The first program creates a closure that is then immediately executed. The
second program and the third program invoke a function on some data fetched
from some network. The second program has a temporary variable introduced,
while the third doesn't.

Under the assumption made in this post, the first program __must publish the
value of `X` as it is source code __, while the latter two programs are fine
just as they are and don 't need to publish `X`. Which is absurd.

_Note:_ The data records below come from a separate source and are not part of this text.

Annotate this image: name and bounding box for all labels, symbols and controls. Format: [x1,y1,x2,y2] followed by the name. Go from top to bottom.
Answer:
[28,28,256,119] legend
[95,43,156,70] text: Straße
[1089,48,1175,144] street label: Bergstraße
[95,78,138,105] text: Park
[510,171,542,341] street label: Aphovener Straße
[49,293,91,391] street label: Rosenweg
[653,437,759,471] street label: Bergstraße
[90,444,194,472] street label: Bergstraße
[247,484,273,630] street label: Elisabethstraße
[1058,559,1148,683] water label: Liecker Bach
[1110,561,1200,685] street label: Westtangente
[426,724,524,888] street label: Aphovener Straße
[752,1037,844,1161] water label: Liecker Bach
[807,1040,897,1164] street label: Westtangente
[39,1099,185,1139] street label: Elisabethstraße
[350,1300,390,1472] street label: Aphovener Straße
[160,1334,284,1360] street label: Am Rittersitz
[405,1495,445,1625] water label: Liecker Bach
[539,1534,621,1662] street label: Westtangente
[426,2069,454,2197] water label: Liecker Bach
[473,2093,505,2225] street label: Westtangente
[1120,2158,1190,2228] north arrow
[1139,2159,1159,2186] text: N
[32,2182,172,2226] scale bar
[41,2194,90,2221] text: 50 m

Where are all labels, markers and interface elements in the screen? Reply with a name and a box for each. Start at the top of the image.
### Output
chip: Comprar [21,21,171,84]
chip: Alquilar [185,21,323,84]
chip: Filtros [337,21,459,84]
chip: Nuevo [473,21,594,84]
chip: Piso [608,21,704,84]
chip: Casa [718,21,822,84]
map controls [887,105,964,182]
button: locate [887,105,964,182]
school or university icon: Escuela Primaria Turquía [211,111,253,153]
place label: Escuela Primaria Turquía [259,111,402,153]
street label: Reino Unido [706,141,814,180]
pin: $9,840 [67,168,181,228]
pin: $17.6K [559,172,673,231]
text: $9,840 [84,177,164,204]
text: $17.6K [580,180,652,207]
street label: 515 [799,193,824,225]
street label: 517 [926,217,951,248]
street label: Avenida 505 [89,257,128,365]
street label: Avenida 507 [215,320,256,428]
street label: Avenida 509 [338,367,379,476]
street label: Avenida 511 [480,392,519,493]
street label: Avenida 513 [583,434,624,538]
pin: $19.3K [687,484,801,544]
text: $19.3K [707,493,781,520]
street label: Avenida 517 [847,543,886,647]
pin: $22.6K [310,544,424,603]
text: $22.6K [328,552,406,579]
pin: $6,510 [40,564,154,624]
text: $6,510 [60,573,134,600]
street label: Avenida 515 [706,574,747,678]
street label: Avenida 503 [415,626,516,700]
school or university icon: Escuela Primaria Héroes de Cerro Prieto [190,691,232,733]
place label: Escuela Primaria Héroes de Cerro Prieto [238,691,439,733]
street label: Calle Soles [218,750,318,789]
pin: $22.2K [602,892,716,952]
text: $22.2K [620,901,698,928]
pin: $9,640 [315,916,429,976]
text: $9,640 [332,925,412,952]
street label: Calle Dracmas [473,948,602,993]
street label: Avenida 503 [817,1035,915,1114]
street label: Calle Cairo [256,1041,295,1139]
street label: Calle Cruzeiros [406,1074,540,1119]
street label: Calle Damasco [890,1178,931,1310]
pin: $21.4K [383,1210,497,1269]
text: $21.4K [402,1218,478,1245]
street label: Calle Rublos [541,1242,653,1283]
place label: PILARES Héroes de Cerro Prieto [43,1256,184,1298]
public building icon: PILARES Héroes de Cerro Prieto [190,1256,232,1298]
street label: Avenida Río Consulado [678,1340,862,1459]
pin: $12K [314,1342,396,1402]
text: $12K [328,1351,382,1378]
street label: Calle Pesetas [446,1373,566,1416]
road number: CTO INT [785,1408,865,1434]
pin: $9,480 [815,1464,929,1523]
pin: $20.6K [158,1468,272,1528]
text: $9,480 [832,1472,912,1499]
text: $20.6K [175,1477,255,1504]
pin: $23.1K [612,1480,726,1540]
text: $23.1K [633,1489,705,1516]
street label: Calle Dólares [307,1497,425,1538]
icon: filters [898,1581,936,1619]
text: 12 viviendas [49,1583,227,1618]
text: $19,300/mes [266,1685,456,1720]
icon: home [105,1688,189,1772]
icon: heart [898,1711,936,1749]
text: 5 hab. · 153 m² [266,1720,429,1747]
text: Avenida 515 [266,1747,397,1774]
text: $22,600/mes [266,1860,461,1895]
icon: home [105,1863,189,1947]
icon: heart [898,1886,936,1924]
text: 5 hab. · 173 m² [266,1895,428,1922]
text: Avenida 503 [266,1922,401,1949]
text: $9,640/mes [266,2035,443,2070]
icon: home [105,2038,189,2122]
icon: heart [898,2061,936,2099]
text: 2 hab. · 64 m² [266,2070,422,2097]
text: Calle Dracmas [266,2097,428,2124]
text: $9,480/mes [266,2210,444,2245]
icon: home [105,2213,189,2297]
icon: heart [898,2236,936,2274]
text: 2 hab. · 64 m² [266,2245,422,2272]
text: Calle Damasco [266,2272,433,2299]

One more addition: instantiating a closure doesn't mean creating _any_ source
code. If I execute `(let ((x (read-from-network))) (lambda () (sleep 60) x))`,
no new source code is generated. If I execute it a hundred times, no new
source code is generated either. In all sane language implementations, all
that is generated are environment objects in memory containing user data and
the actual user-facing stuff: closure objects that bind the single instance of
compiled code to environment objects that contain data.

Yet another addition: [closures and objects are
equivalent]([https://wiki.c2.com/?ClosuresAndObjectsAreEquivalent](https://wiki.c2.com/?ClosuresAndObjectsAreEquivalent)),
as taught e.g. by SICP. Therefore, if you ever create a structure or a class
instance inside your program, you would therefore be required to publish the
values of all fields inside that object. Therefore, OOP is now forbidden if
you want to do anything that requires to _not_ publish user data.